It is usually a good idea to mean center all time-invariant predictor variables.

Consider the following CPM that has one time-invariant predictor variable

𝑦𝑖𝑗 = 𝛽0 + 𝛽1𝑥1𝑖𝑗+ 𝛽2𝑥2𝑖 + 𝑒𝑖𝑗 (Model 2)

where 𝑥2𝑖 is the time-invariant score for participant i. As an example, if 𝑥1 is

baseline centered and 𝑥2𝑖 is the ACT score for participant i then 𝛽0 describes the

predicted y-score at week 1 for participants with an ACT score of 0. This y-intercept

is not meaningful because an ACT score of 0 is impossible. However, if the ACT

scores are mean centered, then 𝛽0 describes the predicted y-score at week 1 for

participants with an average ACT score. If a product of two time-invariant

predictor variables is included in the model to assess an interaction effect, the

time-invariant predictor variables should be mean centered before computing

product variable.

Time-varying predictor variables should be person centered rather than mean

centered. Consider the following CPM that adds a time-varying predictor variable

to Model 1

𝑦𝑖𝑗 = 𝛽0 + 𝛽1𝑥1𝑖𝑗 + 𝛽2𝑥2𝑖𝑗 + 𝑒𝑖𝑗 (Model 3)


7

where 𝑥1 is the time variable and 𝑥2𝑖𝑗 is a time-varying predictor score for

participant i on occasion j. In this model, 𝛽2 describes the slope of the line relating

y to 𝑥2 across all time periods and all participants. If participants have substantially

different 𝑥2 scores, 𝛽2 will be a misleading description of the relation between y

and 𝑥2 within each person. Consider the following scatterplot for two participants

who have substantially different 𝑥2 scores. The two thin lines represent the within-

person slopes and the thick line represents the overall slope that would be

represented by 𝛽2 in Model 3. In this example, the within-person slopes are

positive but 𝛽2 is negative.

. .

.

y *

*

*

0 1 2 3 4 5 6 7 8 9 10

𝑥2

The 𝑥2 scores have been person centered in the following plot and 𝛽2 in Model 3

now describes the within-person slopes.

. .

.

y *

*

*

-5 -4 -3 -2 -1 0 1 2 3 4 5

𝑥2


8

When a time-varying predictor variable (𝑥2) has been person centered, the slope

coefficient for 𝑥2 describes the within-person relation between y and 𝑥2. Some of

the variability in y can usually be predicted by between-person differences in 𝑥2,

but these between-person differences are lost when 𝑥2 is person centered. This lost

information can be recovered by simply adding another predictor variable to the

model that represents the mean time-varying predictor score for each participant

as shown below in Model 4

𝑦𝑖𝑗 = 𝛽0 + 𝛽1𝑥1𝑖𝑗 + 𝛽2𝑥2𝑖𝑗 + 𝛽3𝑥3𝑖 + 𝑒𝑖𝑗 (Model 4)

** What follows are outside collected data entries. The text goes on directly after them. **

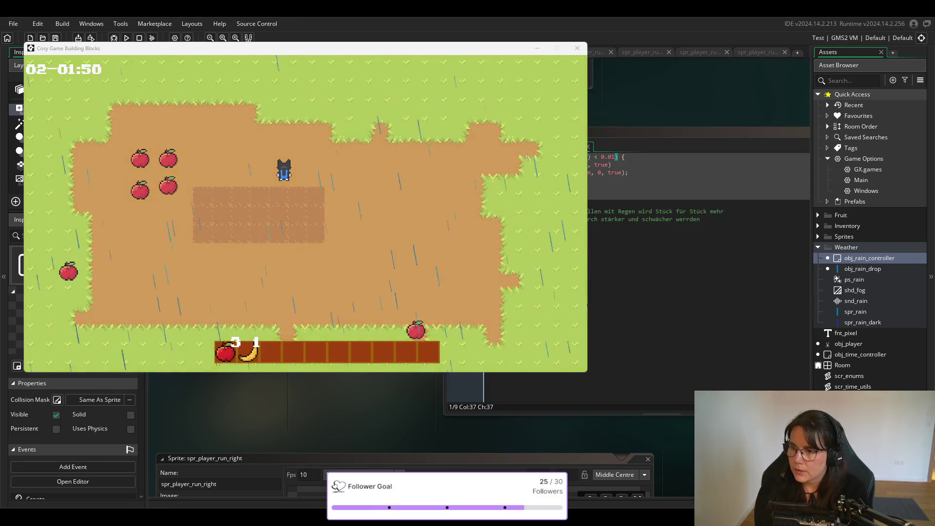
# With rain falling over the farm, skip the in-game clock ahead past 03-09:40 using the debug key
pyautogui.press('space')
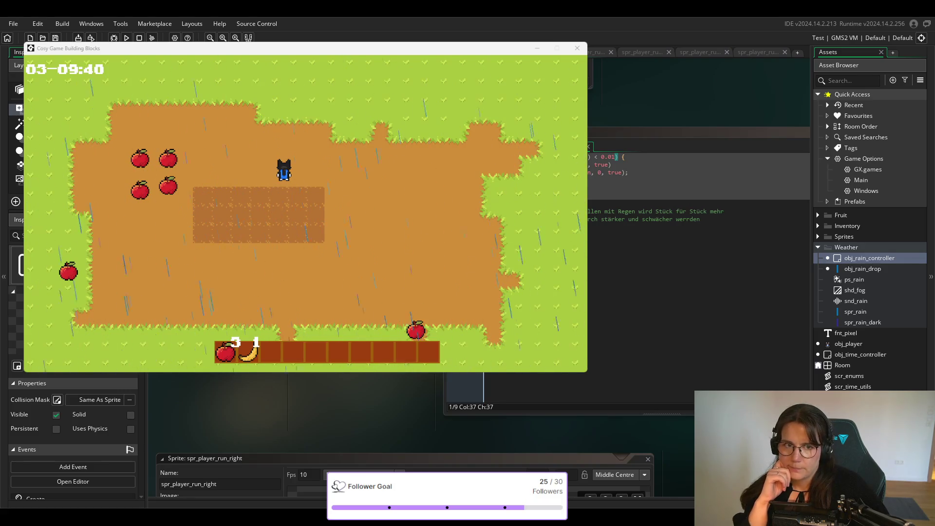
pyautogui.click(577, 47)
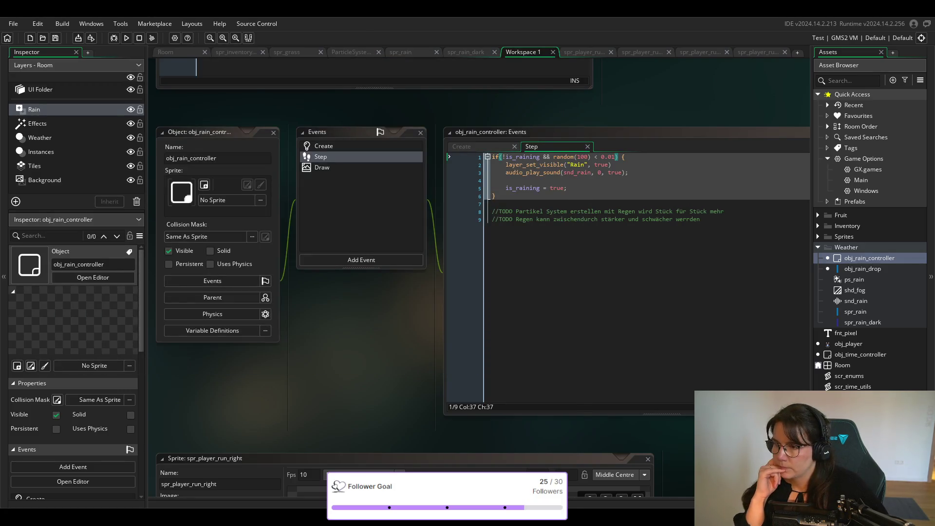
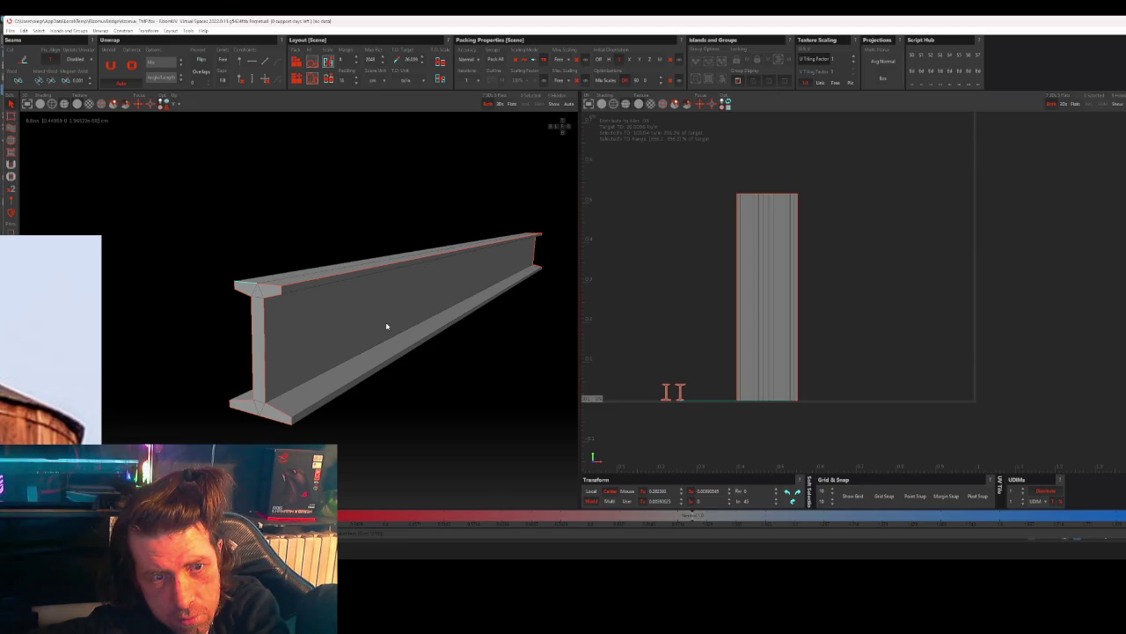
- Cut a seam on the I-beam's vertical edge, unfold it and repack the island
click(264, 334)
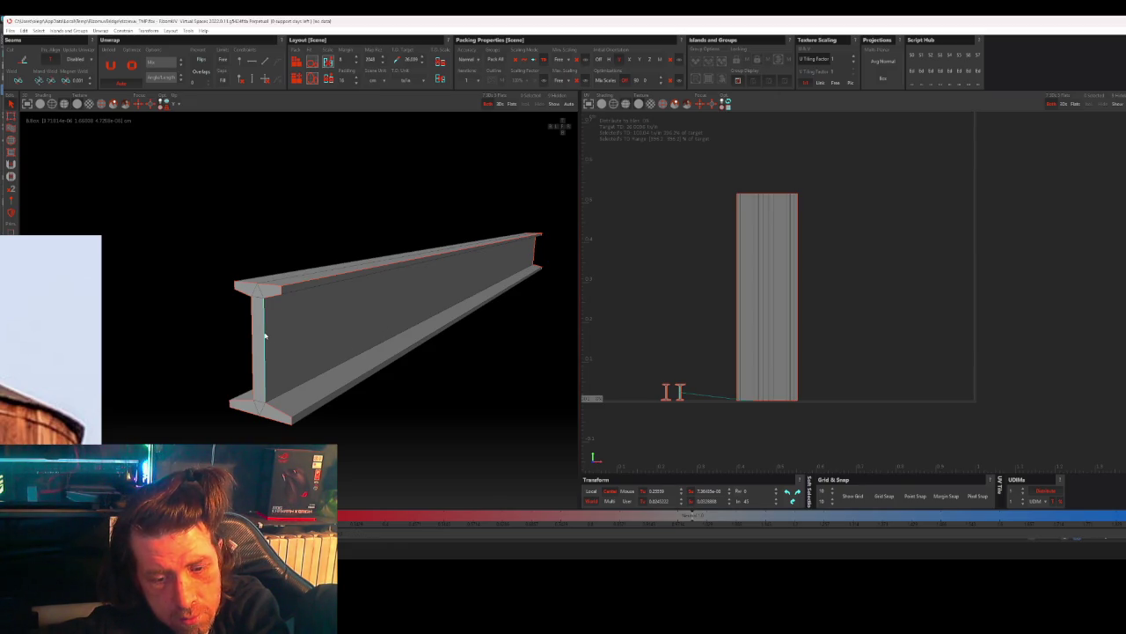
key(u)
mouse_move(307, 352)
middle_down()
mouse_move(390, 346)
mouse_move(269, 377)
mouse_move(414, 288)
middle_up()
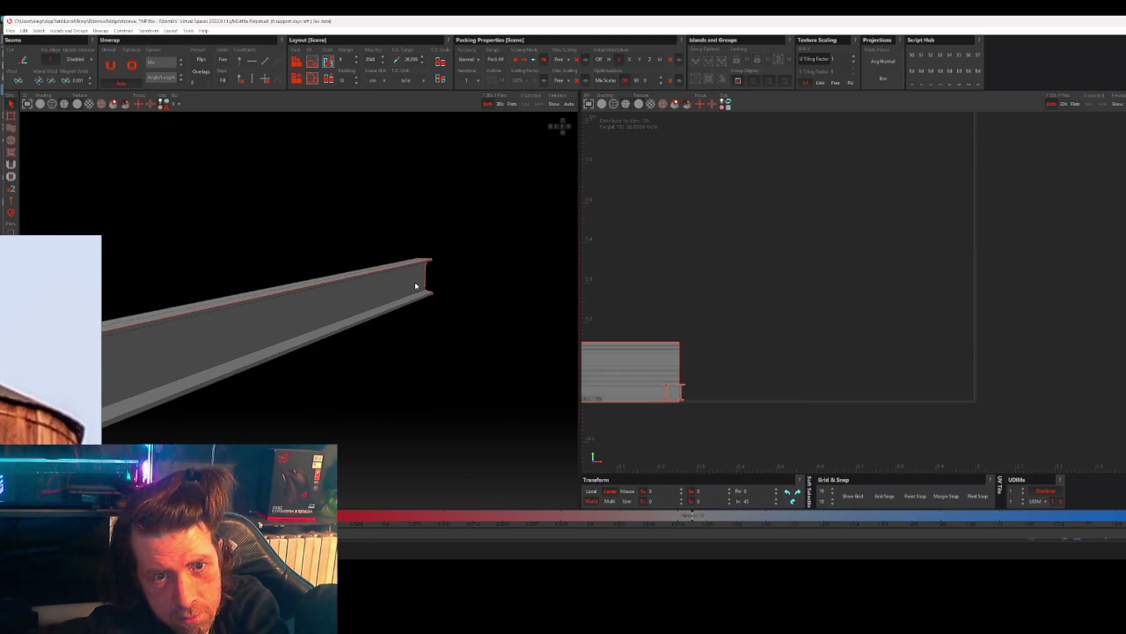
key(p)
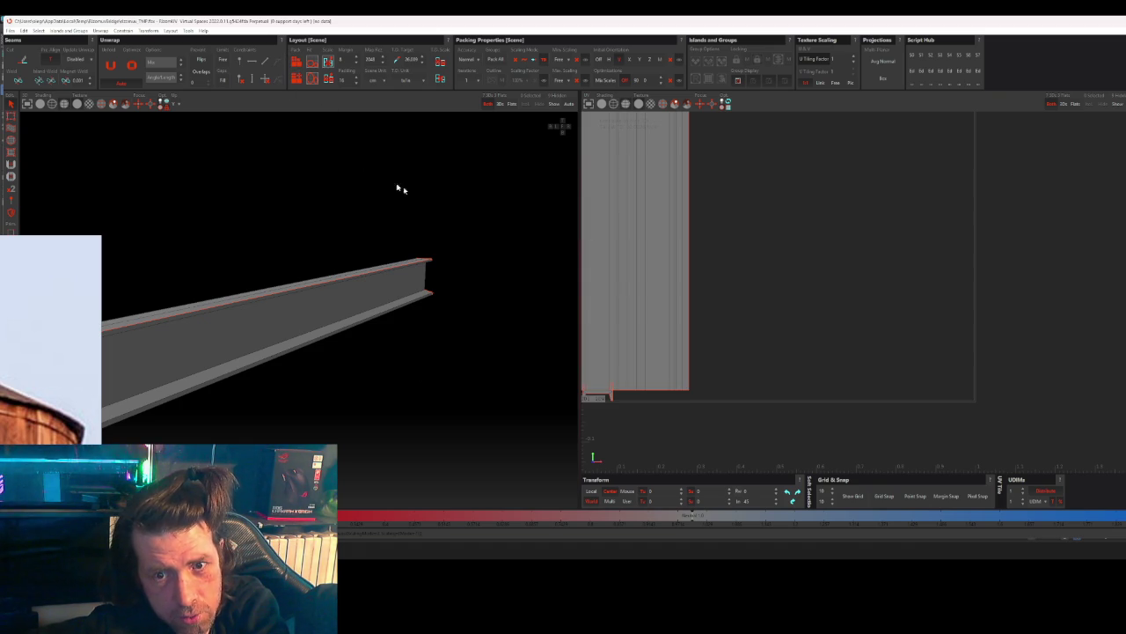
- Zoom and orbit the views to inspect the unfolded strip and the beam's end
scroll(699, 269, down, 1)
scroll(699, 268, down, 1)
scroll(714, 220, up, 1)
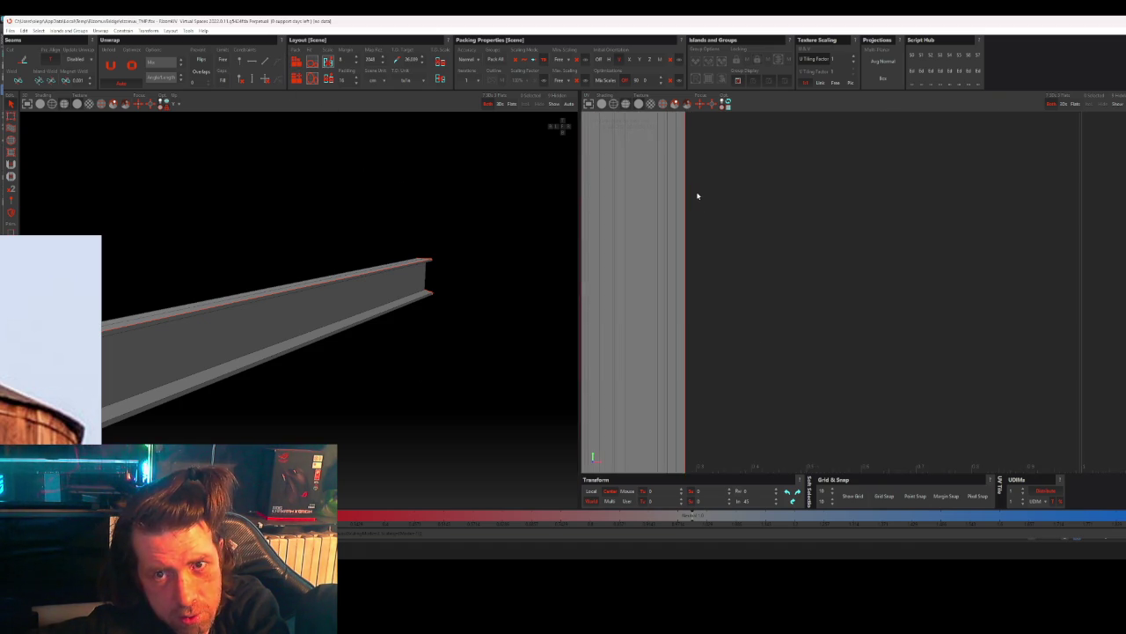
scroll(697, 194, up, 1)
middle_drag(696, 194, 753, 353)
scroll(673, 323, up, 2)
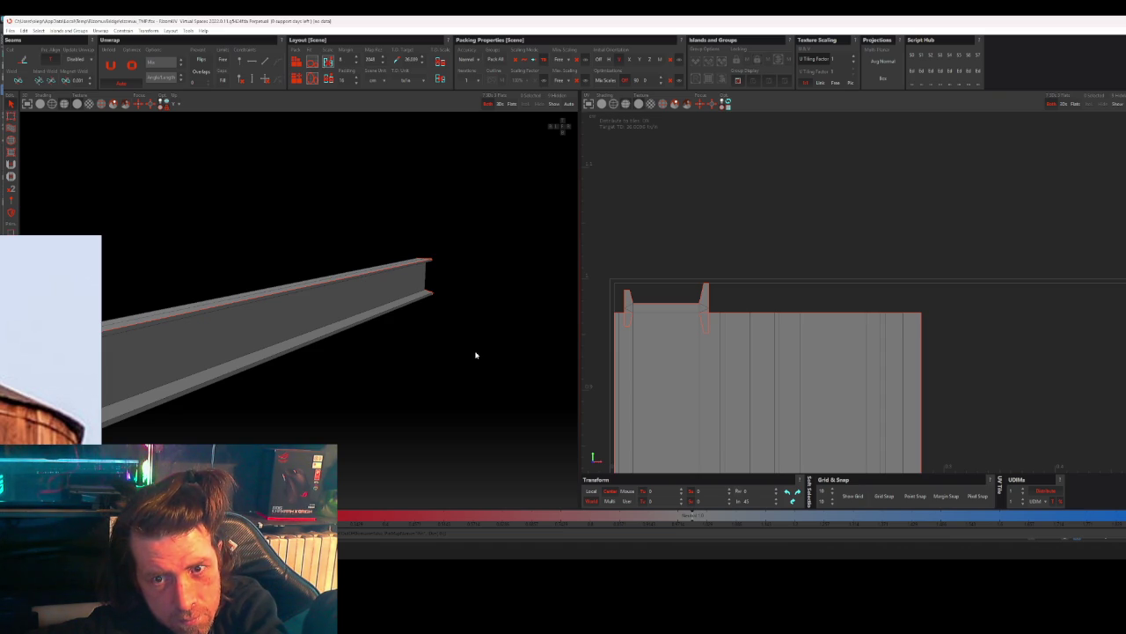
scroll(619, 325, up, 2)
mouse_move(450, 334)
middle_down()
mouse_move(326, 345)
mouse_move(377, 357)
mouse_move(464, 339)
mouse_move(499, 352)
middle_up()
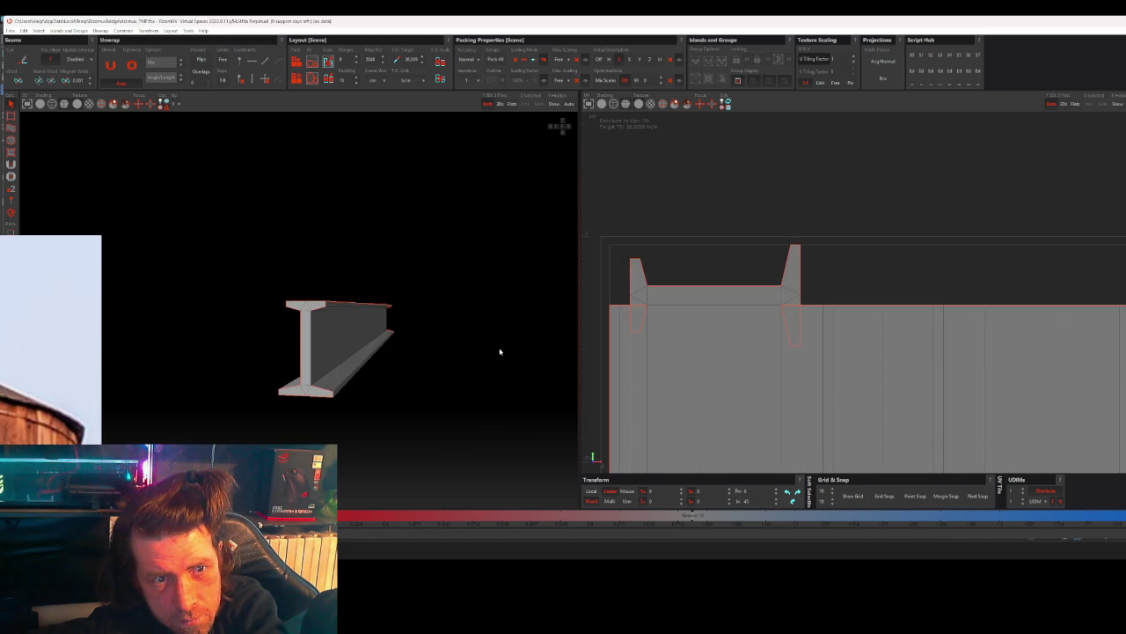
- Orbit the beam upright, test-selecting and then clearing an edge along it
click(501, 352)
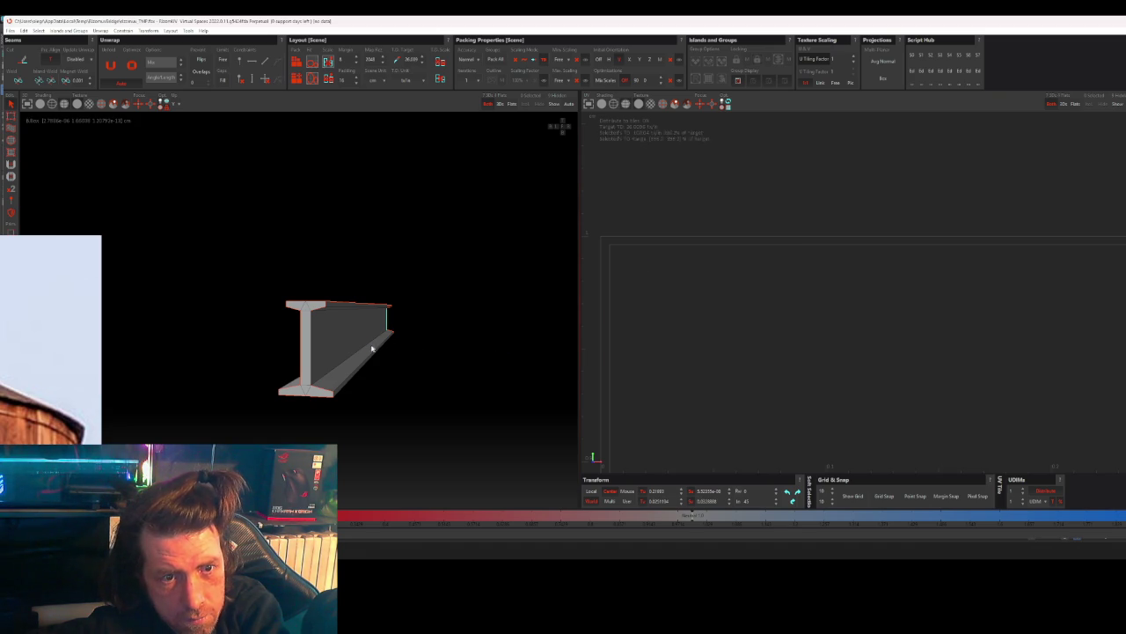
middle_drag(360, 343, 323, 403)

where 𝑥2𝑖𝑗 is the person-centered time-varying predictor variable score for

participant i on occasion j and 𝑥3𝑖 is the mean time-varying predictor score for

participant i. Note that 𝑥3 is a time-invariant predictor variable. In Model 4, 𝛽2

describes the slope of the line relating y to 𝑥1 across time and within persons and

𝛽3 describes the slope of the line relating y to 𝑥2 across persons.

To illustrate the computation of 𝑥2 and 𝑥3 in Model 4, considered the following

hypothetical data for the first two participants where 𝑥1 is the time variable

(baseline centered) and 𝑥2 is a time-varying predictor variable. Participant 1 was

measured on three occasions and participant 2 was measured on four occasions.

Participant y x1 x2

1 15 0 7

1 19 1 9

1 22 2 11

2 23 0 16

2 27 1 19

2 34 2 25

2 35 3 28

The mean of the 𝑥2 scores for participant 1 is (7 + 9 + 11)/3 = 9 and the mean of the

𝑥2 scores for participant 2 is (16 + 19 + 25 + 28)/4 = 22. Subtract 9 from the 𝑥2 scores

for participant 1 and subtract 22 from the 𝑥2 scores for participant 2. The person

centered 𝑥2 scores are given below along with a new time-invariant variable (𝑥3)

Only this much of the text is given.